Average rarified OTU/ASV table after multiple rarefaction #20

Closed shreyaskumbhare closed 2 years ago

shreyaskumbhare commented 2 years ago

Hi @vmikk. I am finding this package very useful. I am currently trying to perform multiple rarefaction using phyloseq_mult_raref function. What I need to achieve is an average rarified table of all the iterations. I have used the other function i.e. phyloseq_mult_raref_avg, however the output is a relative abundance matrix. I would really appreciate it if you could help me out in obtaining an averaged rarified table with absolute abundance, instead of relative abundance.

Thanks!

vmikk commented 2 years ago

Hello Shreyas!

To get the table with absolute abundances averaged across rarefactions, you may just multiply relative abundances by rarefaction depth. It should be equivalent to the averaging of absolute abundances, isn't it?

E.g.,

raref_depth <- 100

data(esophagus)
rr <- phyloseq_mult_raref_avg(esophagus, SampSize = raref_depth, iter = 10)
rr <- transform_sample_counts(rr, function(x){ x * raref_depth })

head(otu_table(rr))

Please note, that average abundances could be fractional.

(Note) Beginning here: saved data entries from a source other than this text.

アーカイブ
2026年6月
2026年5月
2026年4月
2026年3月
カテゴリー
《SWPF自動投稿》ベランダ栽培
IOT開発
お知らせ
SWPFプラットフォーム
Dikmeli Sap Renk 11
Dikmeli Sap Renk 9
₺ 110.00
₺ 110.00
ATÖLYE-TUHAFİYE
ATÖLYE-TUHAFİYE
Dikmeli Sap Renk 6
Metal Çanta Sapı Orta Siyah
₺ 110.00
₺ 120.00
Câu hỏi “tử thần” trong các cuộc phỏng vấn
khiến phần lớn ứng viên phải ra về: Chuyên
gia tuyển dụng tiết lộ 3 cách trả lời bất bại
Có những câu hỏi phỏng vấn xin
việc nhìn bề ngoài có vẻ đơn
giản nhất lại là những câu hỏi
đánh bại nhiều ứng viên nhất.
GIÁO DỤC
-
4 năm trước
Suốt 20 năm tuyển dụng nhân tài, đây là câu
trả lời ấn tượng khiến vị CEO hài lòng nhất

With kind regards, Vladimir

shreyaskumbhare commented 2 years ago

Yeah, this makes sense!! Thanks @vmikk! I had another query, can you elaborate on what exactly does the "replace" parameter do and is it recommended to use?

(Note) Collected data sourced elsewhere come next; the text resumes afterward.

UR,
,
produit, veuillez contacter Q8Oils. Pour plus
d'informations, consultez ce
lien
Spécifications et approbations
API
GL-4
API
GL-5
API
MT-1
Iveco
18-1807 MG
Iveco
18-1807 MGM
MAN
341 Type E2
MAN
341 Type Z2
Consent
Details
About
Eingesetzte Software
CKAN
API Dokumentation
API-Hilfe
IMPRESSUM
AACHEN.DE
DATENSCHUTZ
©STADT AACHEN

vmikk commented 2 years ago

The replace parameter defines the type of random subsampling - with replacement (replace = TRUE) or without (replace = FALSE). As an example:

set.seed(1)
sort(sample(1:10, replace = TRUE))
sort(sample(1:10, replace = FALSE))

The first command returns 1 1 2 2 3 4 5 7 7 9, while the second - 1 2 3 4 5 6 7 8 9 10

In the first case, you may see that some numbers occur multiple times, while they were present only once in the original sample.

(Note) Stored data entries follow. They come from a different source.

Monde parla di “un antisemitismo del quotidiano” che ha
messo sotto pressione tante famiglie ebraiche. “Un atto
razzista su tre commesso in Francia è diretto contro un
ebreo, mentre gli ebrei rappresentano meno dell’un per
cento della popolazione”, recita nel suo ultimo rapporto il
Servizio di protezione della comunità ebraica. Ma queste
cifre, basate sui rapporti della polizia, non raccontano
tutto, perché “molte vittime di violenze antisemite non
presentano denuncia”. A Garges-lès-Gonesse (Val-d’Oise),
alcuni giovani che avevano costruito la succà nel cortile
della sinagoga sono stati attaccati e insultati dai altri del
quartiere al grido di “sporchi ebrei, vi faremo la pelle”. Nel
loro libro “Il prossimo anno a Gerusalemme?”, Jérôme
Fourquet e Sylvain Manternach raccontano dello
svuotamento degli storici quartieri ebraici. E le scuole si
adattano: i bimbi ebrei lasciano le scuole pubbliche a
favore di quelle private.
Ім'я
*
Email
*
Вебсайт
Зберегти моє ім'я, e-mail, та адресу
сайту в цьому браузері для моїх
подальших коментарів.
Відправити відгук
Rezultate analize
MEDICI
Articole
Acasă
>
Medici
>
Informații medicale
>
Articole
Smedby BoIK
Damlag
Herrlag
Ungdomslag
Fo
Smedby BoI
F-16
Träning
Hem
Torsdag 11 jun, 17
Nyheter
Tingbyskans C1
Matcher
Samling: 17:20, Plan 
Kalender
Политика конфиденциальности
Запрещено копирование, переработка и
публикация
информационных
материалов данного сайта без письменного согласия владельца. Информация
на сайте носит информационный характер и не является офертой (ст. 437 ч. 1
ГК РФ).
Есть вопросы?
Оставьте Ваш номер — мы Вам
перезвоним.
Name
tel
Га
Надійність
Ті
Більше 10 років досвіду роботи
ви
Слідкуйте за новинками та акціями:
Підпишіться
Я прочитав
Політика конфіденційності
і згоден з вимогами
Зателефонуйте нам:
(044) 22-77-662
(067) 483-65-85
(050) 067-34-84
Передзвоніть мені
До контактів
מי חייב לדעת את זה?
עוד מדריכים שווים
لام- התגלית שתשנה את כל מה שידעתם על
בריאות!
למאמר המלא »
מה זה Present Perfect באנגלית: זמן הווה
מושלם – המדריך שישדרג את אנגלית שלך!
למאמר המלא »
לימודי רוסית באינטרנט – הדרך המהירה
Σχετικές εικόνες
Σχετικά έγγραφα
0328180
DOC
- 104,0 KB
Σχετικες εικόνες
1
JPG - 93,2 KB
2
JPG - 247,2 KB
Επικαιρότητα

Random subsampling without replacement should preserve the shape of the abundance distribution and this is the default option in vegan::rarefy.

Sampling with replacement is the same as bootstrapping, and is the default option in phyloseq::rarefy_even_depth.

In principle, you may construct rarefaction curves without iterative subsampling - using analytical expression (based on the hypergeometric distribution), and it should be identical to the sampling without replacement.

HTH, Vladimir